■ EXERCISE DIRECTIONS: Locate each line with the string "after" in the listing below and copy it.

■ INPUT DATA:
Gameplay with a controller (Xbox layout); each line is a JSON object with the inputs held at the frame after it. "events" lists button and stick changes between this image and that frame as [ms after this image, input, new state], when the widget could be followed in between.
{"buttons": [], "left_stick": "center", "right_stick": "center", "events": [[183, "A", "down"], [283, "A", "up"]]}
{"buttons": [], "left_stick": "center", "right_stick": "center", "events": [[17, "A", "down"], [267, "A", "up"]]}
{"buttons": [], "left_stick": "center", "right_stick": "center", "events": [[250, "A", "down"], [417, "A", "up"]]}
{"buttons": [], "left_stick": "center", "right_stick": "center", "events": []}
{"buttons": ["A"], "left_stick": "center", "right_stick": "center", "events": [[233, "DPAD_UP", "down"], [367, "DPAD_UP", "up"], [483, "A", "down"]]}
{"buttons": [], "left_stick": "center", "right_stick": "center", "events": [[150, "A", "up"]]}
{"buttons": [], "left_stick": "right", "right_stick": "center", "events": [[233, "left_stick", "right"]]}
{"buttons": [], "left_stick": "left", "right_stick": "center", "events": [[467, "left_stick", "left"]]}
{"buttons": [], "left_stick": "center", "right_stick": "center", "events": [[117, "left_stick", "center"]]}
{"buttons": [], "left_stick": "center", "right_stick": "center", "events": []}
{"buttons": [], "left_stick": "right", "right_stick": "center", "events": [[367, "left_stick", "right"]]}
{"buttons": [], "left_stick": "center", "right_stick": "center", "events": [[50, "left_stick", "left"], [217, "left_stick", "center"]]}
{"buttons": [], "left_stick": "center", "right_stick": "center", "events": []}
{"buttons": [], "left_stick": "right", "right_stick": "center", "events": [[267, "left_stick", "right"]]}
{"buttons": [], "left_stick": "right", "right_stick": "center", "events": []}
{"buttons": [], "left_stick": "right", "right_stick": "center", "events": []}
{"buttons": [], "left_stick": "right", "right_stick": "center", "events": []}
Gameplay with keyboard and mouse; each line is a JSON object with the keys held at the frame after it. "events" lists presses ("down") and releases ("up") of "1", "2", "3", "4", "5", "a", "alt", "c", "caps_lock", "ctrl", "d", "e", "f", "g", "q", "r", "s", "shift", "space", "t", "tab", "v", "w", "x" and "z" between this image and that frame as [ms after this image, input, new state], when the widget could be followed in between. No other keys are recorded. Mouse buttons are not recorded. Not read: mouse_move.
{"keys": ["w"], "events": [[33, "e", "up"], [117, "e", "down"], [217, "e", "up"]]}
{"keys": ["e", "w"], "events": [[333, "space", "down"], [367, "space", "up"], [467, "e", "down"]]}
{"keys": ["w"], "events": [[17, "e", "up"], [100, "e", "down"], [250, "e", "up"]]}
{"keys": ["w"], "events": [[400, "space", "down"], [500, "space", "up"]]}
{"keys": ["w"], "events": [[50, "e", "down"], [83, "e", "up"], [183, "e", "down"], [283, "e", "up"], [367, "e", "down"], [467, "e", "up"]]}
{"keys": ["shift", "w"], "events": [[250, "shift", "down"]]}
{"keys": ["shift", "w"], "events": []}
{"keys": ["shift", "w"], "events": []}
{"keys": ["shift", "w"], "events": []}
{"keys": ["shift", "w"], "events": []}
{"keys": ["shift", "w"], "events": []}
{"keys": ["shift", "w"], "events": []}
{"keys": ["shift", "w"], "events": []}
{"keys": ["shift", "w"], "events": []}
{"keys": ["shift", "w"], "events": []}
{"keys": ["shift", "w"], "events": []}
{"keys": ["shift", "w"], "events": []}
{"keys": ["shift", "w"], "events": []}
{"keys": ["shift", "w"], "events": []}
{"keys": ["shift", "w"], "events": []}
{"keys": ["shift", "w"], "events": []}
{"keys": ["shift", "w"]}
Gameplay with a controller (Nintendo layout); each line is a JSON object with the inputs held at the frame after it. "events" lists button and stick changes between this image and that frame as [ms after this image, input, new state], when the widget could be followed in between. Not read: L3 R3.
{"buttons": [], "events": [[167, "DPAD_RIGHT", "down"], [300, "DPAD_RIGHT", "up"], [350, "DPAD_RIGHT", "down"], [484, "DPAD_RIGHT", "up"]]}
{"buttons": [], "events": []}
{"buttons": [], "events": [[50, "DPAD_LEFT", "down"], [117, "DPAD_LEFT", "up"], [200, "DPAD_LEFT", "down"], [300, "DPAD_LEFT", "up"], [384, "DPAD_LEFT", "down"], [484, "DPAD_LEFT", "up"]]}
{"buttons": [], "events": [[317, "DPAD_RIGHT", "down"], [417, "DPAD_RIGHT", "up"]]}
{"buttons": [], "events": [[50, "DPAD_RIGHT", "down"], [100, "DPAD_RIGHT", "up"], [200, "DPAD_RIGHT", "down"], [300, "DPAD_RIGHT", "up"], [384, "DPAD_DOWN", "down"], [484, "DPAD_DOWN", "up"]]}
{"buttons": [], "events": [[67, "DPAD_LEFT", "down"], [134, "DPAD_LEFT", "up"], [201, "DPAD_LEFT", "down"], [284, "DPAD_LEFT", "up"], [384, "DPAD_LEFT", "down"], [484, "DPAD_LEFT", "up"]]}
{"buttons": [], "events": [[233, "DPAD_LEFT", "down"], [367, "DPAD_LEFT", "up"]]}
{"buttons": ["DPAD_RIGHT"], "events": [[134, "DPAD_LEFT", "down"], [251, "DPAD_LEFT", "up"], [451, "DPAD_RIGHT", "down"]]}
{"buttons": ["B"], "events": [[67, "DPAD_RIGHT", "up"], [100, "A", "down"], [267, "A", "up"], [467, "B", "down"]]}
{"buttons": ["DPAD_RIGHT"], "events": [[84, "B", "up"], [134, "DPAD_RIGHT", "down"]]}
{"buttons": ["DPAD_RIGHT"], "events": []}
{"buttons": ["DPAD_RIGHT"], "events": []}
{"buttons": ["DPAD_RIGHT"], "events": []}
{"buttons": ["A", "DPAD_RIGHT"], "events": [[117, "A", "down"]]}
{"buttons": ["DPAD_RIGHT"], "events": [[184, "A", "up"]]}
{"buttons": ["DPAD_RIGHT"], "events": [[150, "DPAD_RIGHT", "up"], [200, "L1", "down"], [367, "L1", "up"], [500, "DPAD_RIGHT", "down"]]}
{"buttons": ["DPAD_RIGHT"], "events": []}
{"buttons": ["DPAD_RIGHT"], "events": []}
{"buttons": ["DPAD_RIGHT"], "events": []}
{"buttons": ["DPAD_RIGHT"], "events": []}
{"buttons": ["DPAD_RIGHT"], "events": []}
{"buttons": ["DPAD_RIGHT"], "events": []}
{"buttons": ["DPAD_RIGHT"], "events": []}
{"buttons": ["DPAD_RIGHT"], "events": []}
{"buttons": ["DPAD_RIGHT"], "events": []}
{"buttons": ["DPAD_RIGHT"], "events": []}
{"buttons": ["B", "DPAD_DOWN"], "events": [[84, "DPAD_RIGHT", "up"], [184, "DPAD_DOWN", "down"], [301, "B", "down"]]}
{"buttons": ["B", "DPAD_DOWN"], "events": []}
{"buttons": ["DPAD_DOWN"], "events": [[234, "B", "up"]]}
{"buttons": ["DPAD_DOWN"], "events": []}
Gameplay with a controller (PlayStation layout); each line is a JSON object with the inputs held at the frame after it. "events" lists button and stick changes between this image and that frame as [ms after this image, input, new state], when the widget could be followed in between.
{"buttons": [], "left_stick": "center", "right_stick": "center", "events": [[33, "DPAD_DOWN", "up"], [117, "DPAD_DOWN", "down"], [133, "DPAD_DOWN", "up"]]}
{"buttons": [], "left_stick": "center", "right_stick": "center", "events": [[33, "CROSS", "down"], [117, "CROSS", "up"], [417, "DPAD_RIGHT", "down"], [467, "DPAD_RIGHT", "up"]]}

■ FINAL ANSWER:
Gameplay with a controller (Xbox layout); each line is a JSON object with the inputs held at the frame after it. "events" lists button and stick changes between this image and that frame as [ms after this image, input, new state], when the widget could be followed in between.
Gameplay with keyboard and mouse; each line is a JSON object with the keys held at the frame after it. "events" lists presses ("down") and releases ("up") of "1", "2", "3", "4", "5", "a", "alt", "c", "caps_lock", "ctrl", "d", "e", "f", "g", "q", "r", "s", "shift", "space", "t", "tab", "v", "w", "x" and "z" between this image and that frame as [ms after this image, input, new state], when the widget could be followed in between. No other keys are recorded. Mouse buttons are not recorded. Not read: mouse_move.
Gameplay with a controller (Nintendo layout); each line is a JSON object with the inputs held at the frame after it. "events" lists button and stick changes between this image and that frame as [ms after this image, input, new state], when the widget could be followed in between. Not read: L3 R3.
Gameplay with a controller (PlayStation layout); each line is a JSON object with the inputs held at the frame after it. "events" lists button and stick changes between this image and that frame as [ms after this image, input, new state], when the widget could be followed in between.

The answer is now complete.